2015-07-28 09.08.44HEALTH: Home-making your French toast means it’s going to be better for you than your average restaurant French toast or (do they even make this?) boxed French toast. The health factor will depend largely on your bread choice and your topping choices. For your bread, whole grains are ideal, but you also want a bread that will dissolve a little in the dip. So the heartier your bread, the longer the soak? I used a high-quality, simple-ingredient, stiff white bread. Brioche or challah is always a favorite here.

EXPERIENCE: I asked my daughter what breakfast she wanted to serve at her sleep over, and she said “crepes.” I said, “No way.” Not only was her guest French, but I don’t do crepes because it’s one of the only things my husband makes. She said “French toast,” and fully understanding that it is not actually French, I said, “Cool.”
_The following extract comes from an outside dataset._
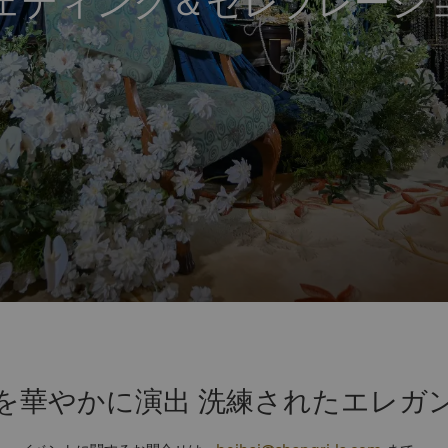
ェディング＆セレブレーシ
を華やかに演出 洗練されたエレガ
I really threw my heart and soul into making this French Toast this time, because, let’s be real, in the past I have sort of bumped around the kitchen in the morning throwing this and that into a bowl and calling it a day. Now, I was out to master the French Toast by culling together all the advice I had been gathering for about 15 years.

It paid off.

NOTES: This is enough batter (?) for a whole loaf of sliced bread.

You could also add the zest and juice of an orange to the liquid, if that sounds good to you.

Another option is to make a crispy French toast, which would involve the processing of a healthful cereal, like natural corn flakes, and dredging the bread in the cereal after the liquid.

Do not omit the sugar or the salt. It’s a crucial part of what makes this version good.


  1. Preheat your griddle or cast iron pan over medium (or just a touch higher) heat.
  2. In a medium mixing bowl, whisk 5 eggs until consistent. Whisk in 1/4 cup granulated (or powdered) sugar. Whisk in 1 teaspoon ground cinnamon, 1/2 teaspoon vanilla extract, and 1/2 teaspoon salt. Whisk in 2 cups milk.
  3. Dip 1 slice bread in the liquid, completely submerging it. Lift it and allow the excess to drain off. Place on the griddle and add more slices of dipped bread until your griddle is loosely full.
  4. Turn over slices when they have browned and are not glistening with raw egg anywhere. Cook until brown on the second side, which will be much quicker.
  5. Repeat for remaining loaf of bread, keeping platter warm in a 200F degree oven.


Serve with butter, maple syrup, and a glass of orange juice. Or be all healthy and serve with fresh fruit and a sprinkle of powdered sugar and maybe a cup of hot orange tea.